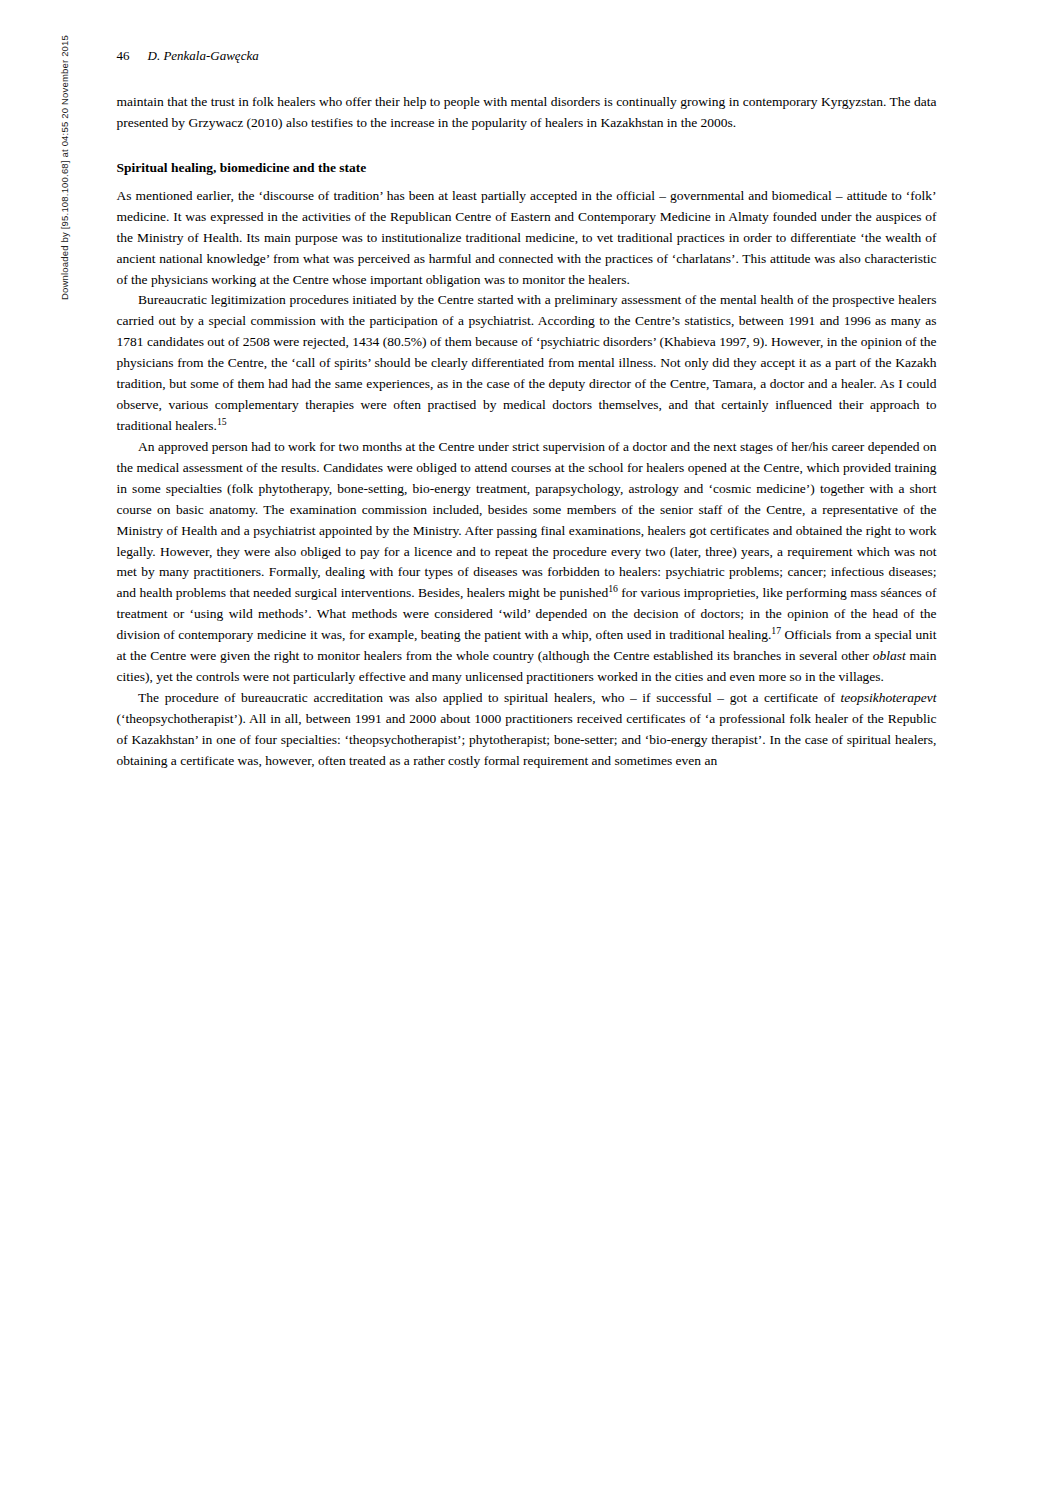Downloaded by [95.108.100.68] at 04:55 20 November 2015
46 D. Penkala-Gawęcka
maintain that the trust in folk healers who offer their help to people with mental disorders is continually growing in contemporary Kyrgyzstan. The data presented by Grzywacz (2010) also testifies to the increase in the popularity of healers in Kazakhstan in the 2000s.
Spiritual healing, biomedicine and the state
As mentioned earlier, the ‘discourse of tradition’ has been at least partially accepted in the official – governmental and biomedical – attitude to ‘folk’ medicine. It was expressed in the activities of the Republican Centre of Eastern and Contemporary Medicine in Almaty founded under the auspices of the Ministry of Health. Its main purpose was to institutionalize traditional medicine, to vet traditional practices in order to differentiate ‘the wealth of ancient national knowledge’ from what was perceived as harmful and connected with the practices of ‘charlatans’. This attitude was also characteristic of the physicians working at the Centre whose important obligation was to monitor the healers.
Bureaucratic legitimization procedures initiated by the Centre started with a preliminary assessment of the mental health of the prospective healers carried out by a special commission with the participation of a psychiatrist. According to the Centre’s statistics, between 1991 and 1996 as many as 1781 candidates out of 2508 were rejected, 1434 (80.5%) of them because of ‘psychiatric disorders’ (Khabieva 1997, 9). However, in the opinion of the physicians from the Centre, the ‘call of spirits’ should be clearly differentiated from mental illness. Not only did they accept it as a part of the Kazakh tradition, but some of them had had the same experiences, as in the case of the deputy director of the Centre, Tamara, a doctor and a healer. As I could observe, various complementary therapies were often practised by medical doctors themselves, and that certainly influenced their approach to traditional healers.15
An approved person had to work for two months at the Centre under strict supervision of a doctor and the next stages of her/his career depended on the medical assessment of the results. Candidates were obliged to attend courses at the school for healers opened at the Centre, which provided training in some specialties (folk phytotherapy, bone-setting, bio-energy treatment, parapsychology, astrology and ‘cosmic medicine’) together with a short course on basic anatomy. The examination commission included, besides some members of the senior staff of the Centre, a representative of the Ministry of Health and a psychiatrist appointed by the Ministry. After passing final examinations, healers got certificates and obtained the right to work legally. However, they were also obliged to pay for a licence and to repeat the procedure every two (later, three) years, a requirement which was not met by many practitioners. Formally, dealing with four types of diseases was forbidden to healers: psychiatric problems; cancer; infectious diseases; and health problems that needed surgical interventions. Besides, healers might be punished16 for various improprieties, like performing mass séances of treatment or ‘using wild methods’. What methods were considered ‘wild’ depended on the decision of doctors; in the opinion of the head of the division of contemporary medicine it was, for example, beating the patient with a whip, often used in traditional healing.17 Officials from a special unit at the Centre were given the right to monitor healers from the whole country (although the Centre established its branches in several other oblast main cities), yet the controls were not particularly effective and many unlicensed practitioners worked in the cities and even more so in the villages.
The procedure of bureaucratic accreditation was also applied to spiritual healers, who – if successful – got a certificate of teopsikhoterapevt (‘theopsychotherapist’). All in all, between 1991 and 2000 about 1000 practitioners received certificates of ‘a professional folk healer of the Republic of Kazakhstan’ in one of four specialties: ‘theopsychotherapist’; phytotherapist; bone-setter; and ‘bio-energy therapist’. In the case of spiritual healers, obtaining a certificate was, however, often treated as a rather costly formal requirement and sometimes even an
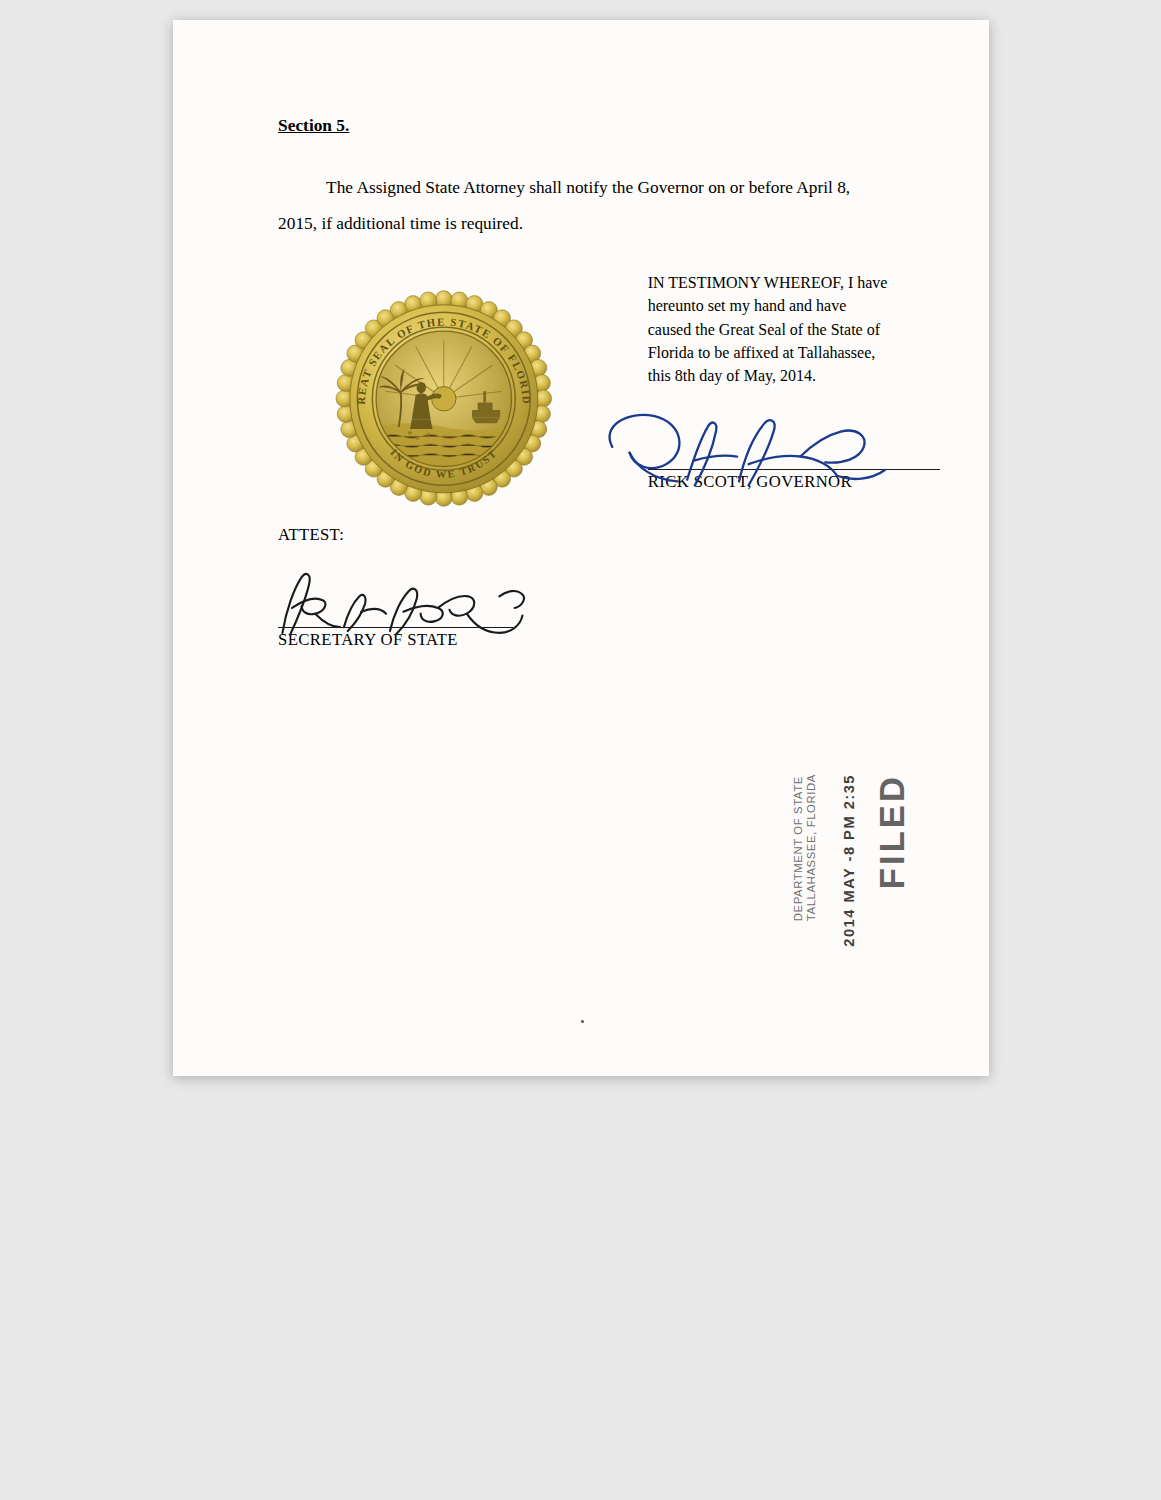Section 5.
The Assigned State Attorney shall notify the Governor on or before April 8, 2015, if additional time is required.
GREAT SEAL OF THE STATE OF FLORIDA IN GOD WE TRUST
IN TESTIMONY WHEREOF, I have hereunto set my hand and have caused the Great Seal of the State of Florida to be affixed at Tallahassee, this 8th day of May, 2014.
RICK SCOTT, GOVERNOR
ATTEST:
SECRETARY OF STATE
FILED
2014 MAY -8 PM 2:35
DEPARTMENT OF STATE
TALLAHASSEE, FLORIDA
* * * *
* [EXERCISE OBJECTIVE] What's needed is a word-for-word retyping of the listing, minus its pictures.

* [SOLUTION BELOW]
Downloaded by [95.108.100.68] at 04:55 20 November 2015
46 D. Penkala-Gawęcka
maintain that the trust in folk healers who offer their help to people with mental disorders is continually growing in contemporary Kyrgyzstan. The data presented by Grzywacz (2010) also testifies to the increase in the popularity of healers in Kazakhstan in the 2000s.
Spiritual healing, biomedicine and the state
As mentioned earlier, the ‘discourse of tradition’ has been at least partially accepted in the official – governmental and biomedical – attitude to ‘folk’ medicine. It was expressed in the activities of the Republican Centre of Eastern and Contemporary Medicine in Almaty founded under the auspices of the Ministry of Health. Its main purpose was to institutionalize traditional medicine, to vet traditional practices in order to differentiate ‘the wealth of ancient national knowledge’ from what was perceived as harmful and connected with the practices of ‘charlatans’. This attitude was also characteristic of the physicians working at the Centre whose important obligation was to monitor the healers.
Bureaucratic legitimization procedures initiated by the Centre started with a preliminary assessment of the mental health of the prospective healers carried out by a special commission with the participation of a psychiatrist. According to the Centre’s statistics, between 1991 and 1996 as many as 1781 candidates out of 2508 were rejected, 1434 (80.5%) of them because of ‘psychiatric disorders’ (Khabieva 1997, 9). However, in the opinion of the physicians from the Centre, the ‘call of spirits’ should be clearly differentiated from mental illness. Not only did they accept it as a part of the Kazakh tradition, but some of them had had the same experiences, as in the case of the deputy director of the Centre, Tamara, a doctor and a healer. As I could observe, various complementary therapies were often practised by medical doctors themselves, and that certainly influenced their approach to traditional healers.15
An approved person had to work for two months at the Centre under strict supervision of a doctor and the next stages of her/his career depended on the medical assessment of the results. Candidates were obliged to attend courses at the school for healers opened at the Centre, which provided training in some specialties (folk phytotherapy, bone-setting, bio-energy treatment, parapsychology, astrology and ‘cosmic medicine’) together with a short course on basic anatomy. The examination commission included, besides some members of the senior staff of the Centre, a representative of the Ministry of Health and a psychiatrist appointed by the Ministry. After passing final examinations, healers got certificates and obtained the right to work legally. However, they were also obliged to pay for a licence and to repeat the procedure every two (later, three) years, a requirement which was not met by many practitioners. Formally, dealing with four types of diseases was forbidden to healers: psychiatric problems; cancer; infectious diseases; and health problems that needed surgical interventions. Besides, healers might be punished16 for various improprieties, like performing mass séances of treatment or ‘using wild methods’. What methods were considered ‘wild’ depended on the decision of doctors; in the opinion of the head of the division of contemporary medicine it was, for example, beating the patient with a whip, often used in traditional healing.17 Officials from a special unit at the Centre were given the right to monitor healers from the whole country (although the Centre established its branches in several other oblast main cities), yet the controls were not particularly effective and many unlicensed practitioners worked in the cities and even more so in the villages.
The procedure of bureaucratic accreditation was also applied to spiritual healers, who – if successful – got a certificate of teopsikhoterapevt (‘theopsychotherapist’). All in all, between 1991 and 2000 about 1000 practitioners received certificates of ‘a professional folk healer of the Republic of Kazakhstan’ in one of four specialties: ‘theopsychotherapist’; phytotherapist; bone-setter; and ‘bio-energy therapist’. In the case of spiritual healers, obtaining a certificate was, however, often treated as a rather costly formal requirement and sometimes even an
Section 5.
The Assigned State Attorney shall notify the Governor on or before April 8, 2015, if additional time is required.
GREAT SEAL OF THE STATE OF FLORIDA IN GOD WE TRUST
IN TESTIMONY WHEREOF, I have hereunto set my hand and have caused the Great Seal of the State of Florida to be affixed at Tallahassee, this 8th day of May, 2014.
RICK SCOTT, GOVERNOR
ATTEST:
SECRETARY OF STATE
FILED
2014 MAY -8 PM 2:35
DEPARTMENT OF STATE
TALLAHASSEE, FLORIDA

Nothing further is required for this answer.